A campus community’s safety can be significantly compromised.
Because most of the violence in Charlottesville was centered around what happened in the city proper and not on campus the night before, the University of Virginia escaped a lot of the early attention in the media.
Yet, in the aftermath, it’s clear, UVA was the staging ground for the entire weekend. The torch-lit march on campus that Friday night was the prelude to the rally in the city the next day.
In the student paper, The Cavalier, Linda Columbus, an associate professor of chemistry and the associate director of the UVA Global Infectious Diseases Institute, was outraged at the university’s lack of preparation.
“I wasn’t warned,” Columbus wrote, implying that students and faculty weren’t adequately informed about a potential threat represented by the white supremacists that were about to march through campus. “What did the university do to protect [students]? Why were we so ill-prepared? Why wasn’t a police alert sent out warning the university community? Why do we still have no information about the attacks on these students?”
Too many questions and not enough answers meant fingers pointed back to President Teresa Sullivan. She admitted earlier last week that the “Unite the Right” marchers took a different route from what was shared with university police, leaving no time for a university alert.
But clearly, that wasn’t a good enough excuse
In an e-mail last Friday, Sullivan called for a working group of deans and other community members to help UVA “recover and heal.”
And, of course, she delegated the responsibility.
“I can think of no more important task at this moment,” said the group’s appointed leader, Risa Goluboff, Dean of the School of Law, in the community e-mail. “Our tasks ahead are short-term and long-term; they are about physical safety and emotional well-being; they are as practical as revising policies and as lofty as advancing human progress; and they will require us to examine what we need to do within our own community and ask what we can do beyond it.”
The e-mail indicated exploring possible restriction on what can be “constitutionally proscribed” on campus grounds; assigning “significant resources” to ensure safety; hiring an outside security firm to review existing policies; and the creation of a website as an “information hub.”
All are good things and necessary things. But just as Donald Trump has been criticized for his lack of moral leadership, UVA’s administration is rightfully faulted for its failure to lead and make important decisions, both before and during the protests.
In the campus newspaper, Sullivan defended her actions not to issue a university alert saying, “There was a compelling interest in not attracting more protesters and heightened violence.
But that did not sit well with university members like Columbus, who wrote a scathing opinion after visiting a student of hers in the hospital.

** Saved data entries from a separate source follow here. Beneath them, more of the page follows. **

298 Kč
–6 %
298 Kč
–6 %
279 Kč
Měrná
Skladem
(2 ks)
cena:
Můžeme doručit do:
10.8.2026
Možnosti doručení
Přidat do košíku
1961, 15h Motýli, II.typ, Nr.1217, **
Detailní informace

The student was at both the campus rally to counter-protest the marchers, then went to the city’s pedestrian mall the next day where she was run down by the car driven by a White supremacist in the incident that killed Heather Heyer and injured 19.
“At the administrative level, the University has failed these students and betrayed the values which it claims to stand for,” Columbus wrote. “President Teresa Sullivan’s words in the wake of the tragedy lacked strength and conviction. ‘We mourn the loss of life?’ No, Sullivan, we mourn the brutal and senseless murder of a wonderful young woman, and the traumatic injuries suffered by those we faculty, administrators and staff should have protected. I agree there is a time for healing, but that time is not now. This is the time for accountability, for answering myriad questions, listening to our students and for ensuring that no such thing ever happens again at the University or in Charlottesville.”
President Trump took much of the heat last week in the mainstream media.
But UVA’s President Sullivan deserves all the heat she’s getting now from a university community that blames her for failing to protect its members.